Saved data entries
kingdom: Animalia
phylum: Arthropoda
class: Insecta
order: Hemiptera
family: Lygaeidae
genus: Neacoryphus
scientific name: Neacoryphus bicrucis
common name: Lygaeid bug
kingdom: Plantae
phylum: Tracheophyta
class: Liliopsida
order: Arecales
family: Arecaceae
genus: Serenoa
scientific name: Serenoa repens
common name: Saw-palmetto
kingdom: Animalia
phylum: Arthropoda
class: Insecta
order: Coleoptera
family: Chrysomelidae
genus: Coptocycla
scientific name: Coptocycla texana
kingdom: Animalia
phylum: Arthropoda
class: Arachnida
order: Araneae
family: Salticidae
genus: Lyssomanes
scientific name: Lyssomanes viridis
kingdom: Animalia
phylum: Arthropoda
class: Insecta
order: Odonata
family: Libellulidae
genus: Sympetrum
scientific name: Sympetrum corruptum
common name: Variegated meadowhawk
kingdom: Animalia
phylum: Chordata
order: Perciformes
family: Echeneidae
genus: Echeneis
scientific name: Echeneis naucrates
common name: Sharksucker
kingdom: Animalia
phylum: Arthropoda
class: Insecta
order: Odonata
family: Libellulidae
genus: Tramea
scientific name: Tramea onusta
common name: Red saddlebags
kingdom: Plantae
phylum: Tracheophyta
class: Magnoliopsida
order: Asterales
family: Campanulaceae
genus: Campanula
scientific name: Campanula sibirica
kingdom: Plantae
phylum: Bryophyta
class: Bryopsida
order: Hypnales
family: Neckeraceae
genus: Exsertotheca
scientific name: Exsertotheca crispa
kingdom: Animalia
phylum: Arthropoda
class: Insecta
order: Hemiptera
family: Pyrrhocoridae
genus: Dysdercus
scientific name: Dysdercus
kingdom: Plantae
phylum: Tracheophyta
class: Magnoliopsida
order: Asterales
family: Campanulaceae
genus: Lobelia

Exercise goal: Print all lines of the records above verbatim, without any alteration.

Task output:
kingdom: Animalia
phylum: Arthropoda
class: Insecta
order: Hemiptera
family: Lygaeidae
genus: Neacoryphus
scientific name: Neacoryphus bicrucis
common name: Lygaeid bug
kingdom: Plantae
phylum: Tracheophyta
class: Liliopsida
order: Arecales
family: Arecaceae
genus: Serenoa
scientific name: Serenoa repens
common name: Saw-palmetto
kingdom: Animalia
phylum: Arthropoda
class: Insecta
order: Coleoptera
family: Chrysomelidae
genus: Coptocycla
scientific name: Coptocycla texana
kingdom: Animalia
phylum: Arthropoda
class: Arachnida
order: Araneae
family: Salticidae
genus: Lyssomanes
scientific name: Lyssomanes viridis
kingdom: Animalia
phylum: Arthropoda
class: Insecta
order: Odonata
family: Libellulidae
genus: Sympetrum
scientific name: Sympetrum corruptum
common name: Variegated meadowhawk
kingdom: Animalia
phylum: Chordata
order: Perciformes
family: Echeneidae
genus: Echeneis
scientific name: Echeneis naucrates
common name: Sharksucker
kingdom: Animalia
phylum: Arthropoda
class: Insecta
order: Odonata
family: Libellulidae
genus: Tramea
scientific name: Tramea onusta
common name: Red saddlebags
kingdom: Plantae
phylum: Tracheophyta
class: Magnoliopsida
order: Asterales
family: Campanulaceae
genus: Campanula
scientific name: Campanula sibirica
kingdom: Plantae
phylum: Bryophyta
class: Bryopsida
order: Hypnales
family: Neckeraceae
genus: Exsertotheca
scientific name: Exsertotheca crispa
kingdom: Animalia
phylum: Arthropoda
class: Insecta
order: Hemiptera
family: Pyrrhocoridae
genus: Dysdercus
scientific name: Dysdercus
kingdom: Plantae
phylum: Tracheophyta
class: Magnoliopsida
order: Asterales
family: Campanulaceae
genus: Lobelia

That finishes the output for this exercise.